Drought and Desertification

 

by Bill Schlesinger

Thirty years ago, a NASA scientist, Dave Rind, published a paper showing the enhanced likelihood of droughts with global warming. His view was prescient. Rind reasoned that with global warming the land surface would warm faster than the oceans. Since most of the world’s rain is formed by evaporation from the oceans, rainfall would not increase fast enough to make up for increased evaporation from the land surface, which would dry out. The effect would be most dramatic towards the central portion of large continents, such as in the Great Plains of the United States.

The intervening years have allowed us to refine Rind’s predictions, but the ongoing drought in the Southwestern U.S. is certainly consistent with this model. An analysis of tree-ring records shows that the drought during the period of 2000 to 2018 has not been seen since 1500 and it is the second driest period since 800 A.D. About 47% of the recent drought is attributable to changes in climate from human activities.

The recent drought during a period of global warming has a mirror image in regional wet conditions in the Southwest during the last glacial period, when the Earth’s climate was much cooler. We can certainly anticipate that the southwestern drought will intensify as global warming from human activities increases in the coming decades. Several past civilizations have disappeared as a result of the onset of drought conditions.

Drought has direct economic impacts seen in reduced crop yields, loss of grazing lands, and a greater frequency of forest fires—already seen in California in recent years. Drought tips the balance between semi-arid grassland systems, which have typically been used as rangelands, and shrub deserts which cannot support cattle. Often these changes are associated with the loss and redistribution of soil nutrients, so that if prior climatic conditions return, the landscape is slow to recover.

When plant productivity declines on a landscape due to dry conditions, we call the process desertification. Deserts cannot desertify, but the lands are the borders of deserts can become more desert-like—the essence of desertification. The region south of the Sahara desert of Africa is vulnerable to desertification, which would displace millions of people in migration.

Desertification joins the long list of costs associated with global warming, including sea-level rise, vulnerability to exotic infectious disease, and crop failures. These impacts show why it is dumb and misplaced to ignore the prediction and the current onset of global changes in climate due to human activity. The current generation should not leave the bill for its behavior and these costs to be borne by future generations. That is the essence of unsustainable.

References

Ault, T. R. 2020. On the essentials of drought in a changing climate. Science 368: 256-260.

Bradford, J.B., D.R. Schlaepfer, W.K. Lauenroth, and K.A. Palmquist. 2020. Robust ecological drought projections for drylands in the 21st century. Global Change Biology 26; 3906-3919

Klemm, T., D.D. Briske, and M.C. Reeves. 2020. Vulnerability of rangeland beef cattle production to climate-induced fluctuations in the U.S. Great Plains. Global Change Biology doi: 10.1111/gcb.15202

Rind, D., R. Goldberg, J. Hansen, C. Rosenzweig, and R. Ruedy. 1990. “Potential Evapotranspiration and the Likelihood of Future Drought.” Journal of Geophysical Research—Atmospheres 95: 9983–10004.
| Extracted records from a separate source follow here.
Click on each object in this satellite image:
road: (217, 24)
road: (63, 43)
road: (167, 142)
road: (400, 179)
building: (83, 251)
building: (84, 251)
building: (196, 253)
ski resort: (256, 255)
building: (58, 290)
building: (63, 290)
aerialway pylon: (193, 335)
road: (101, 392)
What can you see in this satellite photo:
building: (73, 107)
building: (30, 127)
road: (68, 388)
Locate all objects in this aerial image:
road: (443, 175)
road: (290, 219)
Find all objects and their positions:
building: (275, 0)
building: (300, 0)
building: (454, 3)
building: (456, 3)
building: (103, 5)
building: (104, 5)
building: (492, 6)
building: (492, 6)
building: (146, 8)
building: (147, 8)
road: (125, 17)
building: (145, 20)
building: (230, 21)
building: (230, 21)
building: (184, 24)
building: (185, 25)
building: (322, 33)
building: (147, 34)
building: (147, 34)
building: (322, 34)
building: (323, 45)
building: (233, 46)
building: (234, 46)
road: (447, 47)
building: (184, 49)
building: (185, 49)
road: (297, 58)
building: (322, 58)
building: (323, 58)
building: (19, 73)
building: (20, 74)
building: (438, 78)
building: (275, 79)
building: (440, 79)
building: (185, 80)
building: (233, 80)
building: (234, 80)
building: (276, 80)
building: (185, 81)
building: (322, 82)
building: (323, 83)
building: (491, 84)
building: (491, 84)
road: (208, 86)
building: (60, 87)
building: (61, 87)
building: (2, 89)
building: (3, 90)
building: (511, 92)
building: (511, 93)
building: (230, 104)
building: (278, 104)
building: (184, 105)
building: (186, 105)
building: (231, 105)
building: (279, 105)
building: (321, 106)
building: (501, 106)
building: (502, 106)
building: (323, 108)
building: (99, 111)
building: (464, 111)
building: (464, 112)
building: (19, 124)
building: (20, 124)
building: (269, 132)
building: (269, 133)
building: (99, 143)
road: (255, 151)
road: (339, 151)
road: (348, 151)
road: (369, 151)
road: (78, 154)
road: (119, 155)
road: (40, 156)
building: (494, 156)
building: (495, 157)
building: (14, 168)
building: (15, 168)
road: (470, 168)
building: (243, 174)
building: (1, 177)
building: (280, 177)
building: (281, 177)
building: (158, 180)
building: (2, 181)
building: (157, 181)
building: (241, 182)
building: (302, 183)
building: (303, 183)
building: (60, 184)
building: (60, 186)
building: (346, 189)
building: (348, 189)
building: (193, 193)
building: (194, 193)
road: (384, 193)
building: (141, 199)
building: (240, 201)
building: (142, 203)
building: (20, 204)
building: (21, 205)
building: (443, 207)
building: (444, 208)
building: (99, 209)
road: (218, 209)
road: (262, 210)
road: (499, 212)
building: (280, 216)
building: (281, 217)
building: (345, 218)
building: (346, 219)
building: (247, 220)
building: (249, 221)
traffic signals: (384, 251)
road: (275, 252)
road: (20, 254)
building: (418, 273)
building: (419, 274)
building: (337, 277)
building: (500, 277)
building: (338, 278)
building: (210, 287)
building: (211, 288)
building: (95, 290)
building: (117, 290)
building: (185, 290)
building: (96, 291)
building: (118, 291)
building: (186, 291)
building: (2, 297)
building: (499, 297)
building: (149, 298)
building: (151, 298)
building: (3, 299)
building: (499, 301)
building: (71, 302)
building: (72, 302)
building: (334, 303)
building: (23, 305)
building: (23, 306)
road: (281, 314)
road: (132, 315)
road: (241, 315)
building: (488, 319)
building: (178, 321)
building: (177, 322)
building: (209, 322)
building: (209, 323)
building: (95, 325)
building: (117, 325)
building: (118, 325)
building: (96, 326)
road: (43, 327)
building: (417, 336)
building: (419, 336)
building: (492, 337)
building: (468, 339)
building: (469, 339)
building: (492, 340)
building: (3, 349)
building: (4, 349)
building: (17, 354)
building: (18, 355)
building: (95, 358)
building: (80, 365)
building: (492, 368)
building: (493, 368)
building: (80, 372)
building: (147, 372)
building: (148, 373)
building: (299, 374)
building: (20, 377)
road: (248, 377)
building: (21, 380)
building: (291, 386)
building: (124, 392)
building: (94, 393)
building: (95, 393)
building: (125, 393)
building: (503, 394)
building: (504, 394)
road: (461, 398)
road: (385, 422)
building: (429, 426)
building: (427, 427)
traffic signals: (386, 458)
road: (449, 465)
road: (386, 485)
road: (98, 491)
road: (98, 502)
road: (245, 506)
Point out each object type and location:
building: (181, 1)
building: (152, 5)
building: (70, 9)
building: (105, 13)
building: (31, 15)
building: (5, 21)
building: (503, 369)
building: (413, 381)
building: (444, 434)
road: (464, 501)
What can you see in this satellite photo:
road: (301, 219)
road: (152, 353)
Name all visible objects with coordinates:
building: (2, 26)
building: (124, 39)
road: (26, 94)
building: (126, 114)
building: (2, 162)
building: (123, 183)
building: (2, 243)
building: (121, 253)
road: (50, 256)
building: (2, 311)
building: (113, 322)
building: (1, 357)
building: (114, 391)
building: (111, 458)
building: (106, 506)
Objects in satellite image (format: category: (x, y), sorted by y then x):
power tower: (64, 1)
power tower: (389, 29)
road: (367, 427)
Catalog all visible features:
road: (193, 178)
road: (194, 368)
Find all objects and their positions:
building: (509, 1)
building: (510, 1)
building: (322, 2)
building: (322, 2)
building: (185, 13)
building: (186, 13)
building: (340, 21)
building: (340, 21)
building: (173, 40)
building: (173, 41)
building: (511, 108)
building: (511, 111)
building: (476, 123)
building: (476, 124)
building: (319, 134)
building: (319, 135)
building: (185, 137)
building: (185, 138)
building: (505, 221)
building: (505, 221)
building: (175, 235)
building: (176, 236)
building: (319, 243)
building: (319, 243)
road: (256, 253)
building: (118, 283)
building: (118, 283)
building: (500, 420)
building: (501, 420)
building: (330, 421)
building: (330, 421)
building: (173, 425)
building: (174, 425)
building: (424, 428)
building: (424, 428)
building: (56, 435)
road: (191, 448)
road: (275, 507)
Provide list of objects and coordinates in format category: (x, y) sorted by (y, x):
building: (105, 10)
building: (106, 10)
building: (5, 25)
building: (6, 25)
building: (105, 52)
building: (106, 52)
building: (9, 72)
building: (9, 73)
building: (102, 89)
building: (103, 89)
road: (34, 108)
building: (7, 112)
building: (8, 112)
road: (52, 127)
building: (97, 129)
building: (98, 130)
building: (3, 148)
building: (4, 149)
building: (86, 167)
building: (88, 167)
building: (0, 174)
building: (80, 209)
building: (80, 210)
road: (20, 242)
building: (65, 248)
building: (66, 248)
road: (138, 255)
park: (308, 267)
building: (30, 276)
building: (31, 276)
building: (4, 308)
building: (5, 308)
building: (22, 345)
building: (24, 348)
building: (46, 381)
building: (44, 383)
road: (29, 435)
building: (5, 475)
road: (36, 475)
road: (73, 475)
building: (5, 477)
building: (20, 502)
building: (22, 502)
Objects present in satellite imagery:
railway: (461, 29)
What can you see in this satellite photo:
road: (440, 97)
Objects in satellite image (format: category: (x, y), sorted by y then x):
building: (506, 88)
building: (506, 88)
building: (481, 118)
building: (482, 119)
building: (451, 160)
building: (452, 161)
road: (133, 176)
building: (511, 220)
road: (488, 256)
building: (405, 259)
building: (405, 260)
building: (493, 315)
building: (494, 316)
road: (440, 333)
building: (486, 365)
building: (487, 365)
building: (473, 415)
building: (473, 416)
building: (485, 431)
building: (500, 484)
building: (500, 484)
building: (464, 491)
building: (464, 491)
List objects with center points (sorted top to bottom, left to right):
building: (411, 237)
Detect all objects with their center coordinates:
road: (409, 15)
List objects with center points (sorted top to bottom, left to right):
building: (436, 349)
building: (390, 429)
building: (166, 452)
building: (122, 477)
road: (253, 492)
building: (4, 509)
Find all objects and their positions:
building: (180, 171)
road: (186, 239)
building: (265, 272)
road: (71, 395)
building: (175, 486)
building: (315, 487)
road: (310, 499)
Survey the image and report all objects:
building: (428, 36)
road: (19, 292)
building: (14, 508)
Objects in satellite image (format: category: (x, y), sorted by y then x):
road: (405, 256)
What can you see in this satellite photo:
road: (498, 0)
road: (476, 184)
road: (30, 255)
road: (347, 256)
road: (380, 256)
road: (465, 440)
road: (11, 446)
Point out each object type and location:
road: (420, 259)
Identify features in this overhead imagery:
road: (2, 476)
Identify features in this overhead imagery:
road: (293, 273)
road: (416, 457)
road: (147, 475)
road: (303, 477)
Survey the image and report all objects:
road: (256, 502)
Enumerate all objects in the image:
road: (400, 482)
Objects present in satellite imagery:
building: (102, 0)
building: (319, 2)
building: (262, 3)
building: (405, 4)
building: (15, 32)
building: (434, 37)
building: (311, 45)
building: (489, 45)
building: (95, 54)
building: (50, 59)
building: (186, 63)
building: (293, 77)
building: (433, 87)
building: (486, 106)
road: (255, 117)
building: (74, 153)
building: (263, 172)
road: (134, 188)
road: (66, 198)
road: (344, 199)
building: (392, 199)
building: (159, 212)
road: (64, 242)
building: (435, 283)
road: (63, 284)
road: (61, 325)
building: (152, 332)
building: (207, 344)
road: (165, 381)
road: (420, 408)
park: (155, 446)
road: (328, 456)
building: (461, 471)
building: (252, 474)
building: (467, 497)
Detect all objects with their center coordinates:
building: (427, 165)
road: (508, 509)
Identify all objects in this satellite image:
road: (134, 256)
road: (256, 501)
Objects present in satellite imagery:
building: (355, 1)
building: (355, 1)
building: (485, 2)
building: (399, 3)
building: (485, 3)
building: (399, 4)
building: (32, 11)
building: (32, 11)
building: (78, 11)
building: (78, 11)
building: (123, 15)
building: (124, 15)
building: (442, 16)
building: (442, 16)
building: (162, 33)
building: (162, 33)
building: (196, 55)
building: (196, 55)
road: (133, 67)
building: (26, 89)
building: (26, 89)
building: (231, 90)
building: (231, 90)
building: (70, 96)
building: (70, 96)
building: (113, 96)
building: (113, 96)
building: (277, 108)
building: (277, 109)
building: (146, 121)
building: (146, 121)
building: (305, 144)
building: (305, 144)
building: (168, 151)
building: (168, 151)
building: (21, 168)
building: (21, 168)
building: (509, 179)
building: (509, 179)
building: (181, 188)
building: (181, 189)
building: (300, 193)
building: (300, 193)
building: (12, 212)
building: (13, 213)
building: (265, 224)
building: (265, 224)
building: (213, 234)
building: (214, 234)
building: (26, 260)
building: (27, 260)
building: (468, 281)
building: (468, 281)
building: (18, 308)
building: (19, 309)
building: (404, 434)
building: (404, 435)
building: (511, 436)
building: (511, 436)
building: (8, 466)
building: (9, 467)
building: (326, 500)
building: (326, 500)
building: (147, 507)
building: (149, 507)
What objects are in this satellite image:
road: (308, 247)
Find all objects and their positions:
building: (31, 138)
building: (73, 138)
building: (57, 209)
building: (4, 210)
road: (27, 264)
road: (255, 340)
Schlesinger, W.H., J.F. Reynolds, G.L. Cunningham, L.F. Huenneke, W.M. Jarrell, R.A. Virginia, and W.G. Whitford. 1990. Biological feedbacks in global desertification. Science 247: 1043-1048.

Schlesinger, W. H., J. A. Raikes, A. E. Hartley, and A. E. Cross. 1996. “On the Spatial Pattern of Soil Nutrients in Desert Ecosystems.” Ecology 77: 364–74.

Williams, A.P. and 8 others. 2020. Large contribution from anthropogenic warming to an emerging North American megadrought. Science 368: 314-318.